Como en El agente topo,Kristen Johnson usa la ficción para modelar su historia. Se mete con puestas teatrales surrealistas que ofician de simulaciones de un más allá ideal y recrea muertes absurdas que son protagonizadas por su padre y dobles de riesgo. A su vez, no deja de registrar y tomar notas sobre lo que sucede más allá del set. La acción de intercalar el surrealismo y lo teatral de la ficción funciona como un medio para aliviar el dolor, ese que muestra, descarnado, cuando tiene que decirle a su padre que ya no puede manejar ni vivir solo. Pero aun cuando logra llegar a un profundo nivel de intimidad, se trata de un proceso lleno de distancias, porque Kristen elige alejarse cuando ve que su padre no entiende lo que pasa y así lo respeta, lo protege.

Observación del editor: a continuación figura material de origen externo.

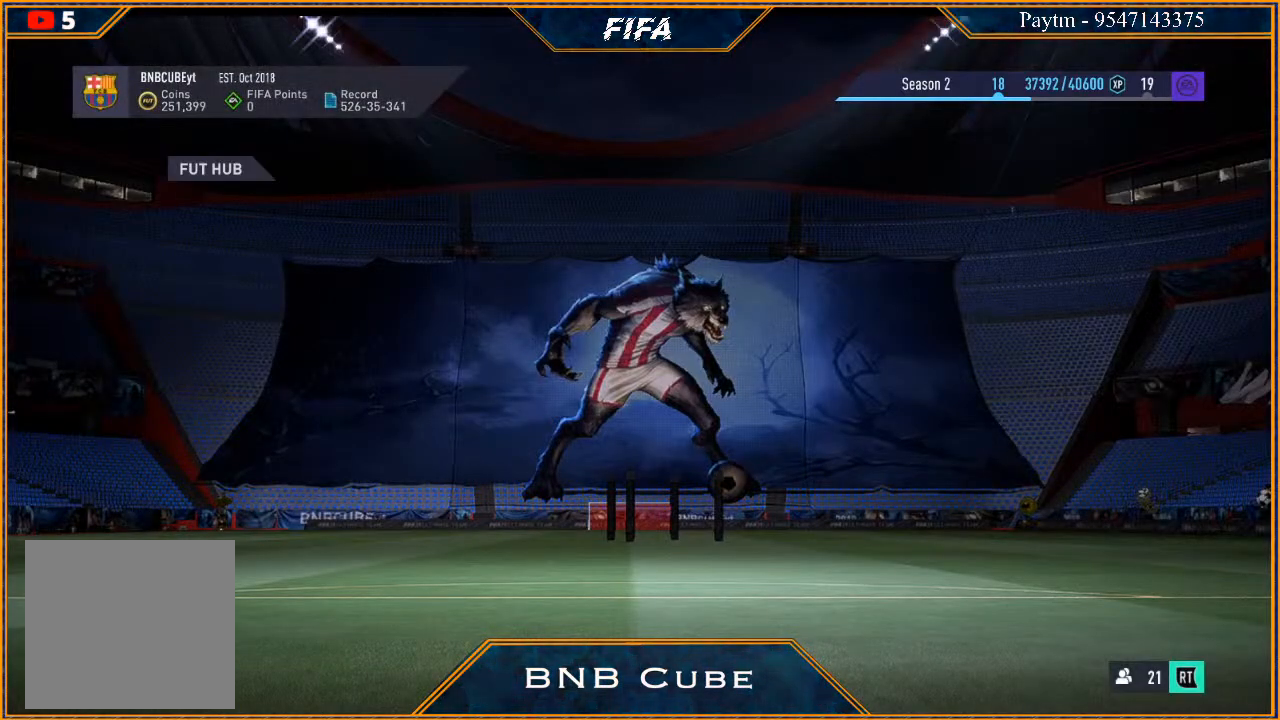
{"buttons": [], "left_stick": "center", "right_stick": "center", "events": []}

El género documental no tiene límites. Las posibilidades de hibridación, experimentación y creación son infinitas: eso es lo que nos habilita a poder discutir sobre sus diversos procedimientos. Es interesante exigirle a la cámara que sea capaz de registrar no sólo imágenes en movimiento, sino momentos que generen fisuras por las que se deje percibir nuestra visión del mundo. ¿Qué harían si tuvieran que grabar a una persona que físicamente vive, pero cuya mente ya no está ahí? ¿Pensarían que una parte de hacer eso se relaciona con aprender a tomar distancia y respetar, al menos en algunos momentos, su espacio? Yo sí.